# 2005 Cripple Creek Catfish Tourney Schedule



## Corey (Apr 5, 2004)

Well, I finally got the 2005 schedule together. We are going to try something out this year to see if it works. As you know we will be hosting another bash for OGF here at Cripple Creek on Saturday, June 11. Many of you drive a long distance to participate in these outings, or in our tourneys, so we are having our June Cat event that evening for those who want to stay. This will make for one long drive rather than two. The tent will be up too so the weigh-in Sunday morning will be a little fancier than usual and protected from the weather. Here's the 2005 schedule:
April 23
May 14
June 11
July 30
August 20
September 17
October 8

See ya here!!!!!


----------



## atrkyhntr (May 31, 2004)

THANKS for the update and for all your help at the OGF outting!!


----------



## rockbass (Apr 16, 2004)

Awesome Jim, Can't wait for this year again. My goal is to place 2 times this year since I placed once last year! Will be good fun!


----------



## FISHNASTY (Oct 19, 2004)

maybe I'll place in one of them things too...


----------



## rockbass (Apr 16, 2004)

Maybe Fishnasty?? I know you are one of the most likely to place. Well, along with the other 2 guys that always fish together. I don't mean you fish with them, I just mean the other 2 that fish together that always place.


----------



## catfish_hunter (May 31, 2005)

Wheres Cripple Creek at?


----------



## crappiebub (Apr 5, 2004)

3 or 4 miles north of Tappan Lake Dam on route 250.


----------



## catfish_hunter (May 31, 2005)

hrmm ill be damnd...I know where tappan is and where the damn is...Ill have to check it out...


----------



## catfisherman (Jun 14, 2004)

Hey what are the times for the tournament, and other info. I have never fished one of ur tournaments corey. and was just wandering. thanks


----------



## Corey (Apr 5, 2004)

We are 2 miles West of the dam on Rte.#250. Registration starts at 4:00pm on Saturday. Weigh-in starts at 7:30am the next morning.


----------



## Snobal (Jul 26, 2005)

How much is the registration for ur tournys?


----------



## Corey (Apr 5, 2004)

Main tourney is $10.00 (Channel Cat only). Separate pots for Flathead ($5.00), Big Fish ($1.00, Channel), and Odd Fish ($1.00, any species other than Catfish).


----------

*Data section*
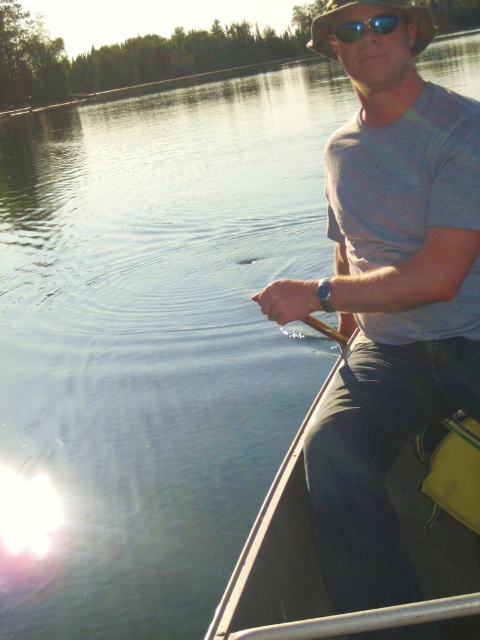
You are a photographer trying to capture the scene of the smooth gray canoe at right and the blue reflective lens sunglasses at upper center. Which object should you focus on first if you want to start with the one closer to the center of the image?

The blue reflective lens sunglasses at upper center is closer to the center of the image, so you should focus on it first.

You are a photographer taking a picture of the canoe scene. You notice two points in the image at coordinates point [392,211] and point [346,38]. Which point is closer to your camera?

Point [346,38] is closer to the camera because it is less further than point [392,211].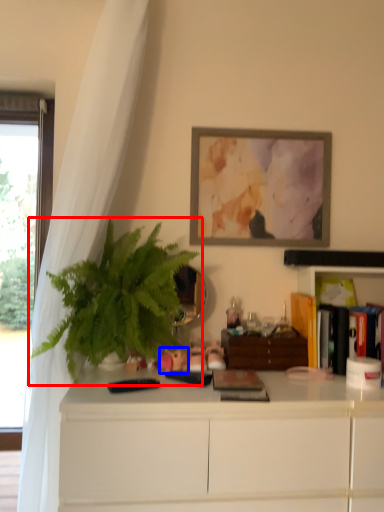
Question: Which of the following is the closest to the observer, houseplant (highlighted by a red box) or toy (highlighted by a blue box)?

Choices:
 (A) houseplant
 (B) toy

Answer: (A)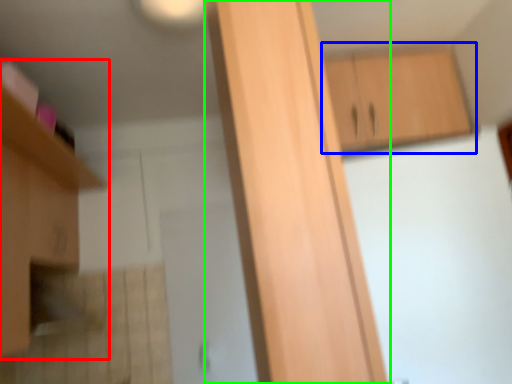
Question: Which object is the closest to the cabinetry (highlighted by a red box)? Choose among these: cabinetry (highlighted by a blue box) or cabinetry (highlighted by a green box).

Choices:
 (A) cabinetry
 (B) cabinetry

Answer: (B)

...

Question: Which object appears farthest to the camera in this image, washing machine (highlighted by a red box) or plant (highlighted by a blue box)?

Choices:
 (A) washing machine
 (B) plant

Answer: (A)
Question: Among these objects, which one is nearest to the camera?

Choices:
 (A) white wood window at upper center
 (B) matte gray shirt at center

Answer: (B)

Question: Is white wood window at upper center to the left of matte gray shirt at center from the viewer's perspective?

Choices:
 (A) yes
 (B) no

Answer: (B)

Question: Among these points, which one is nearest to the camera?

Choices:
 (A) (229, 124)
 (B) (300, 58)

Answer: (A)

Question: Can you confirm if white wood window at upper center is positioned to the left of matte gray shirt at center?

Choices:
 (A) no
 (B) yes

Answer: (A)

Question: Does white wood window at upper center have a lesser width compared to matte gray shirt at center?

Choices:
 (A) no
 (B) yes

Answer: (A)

*Description of the task*
From the catfish tourney thread, output the text between "Maybe Fishnasty?? I" and "that always place.", inclusive.

*Expected output*
Maybe Fishnasty?? I know you are one of the most likely to place. Well, along with the other 2 guys that always fish together. I don't mean you fish with them, I just mean the other 2 that fish together that always place.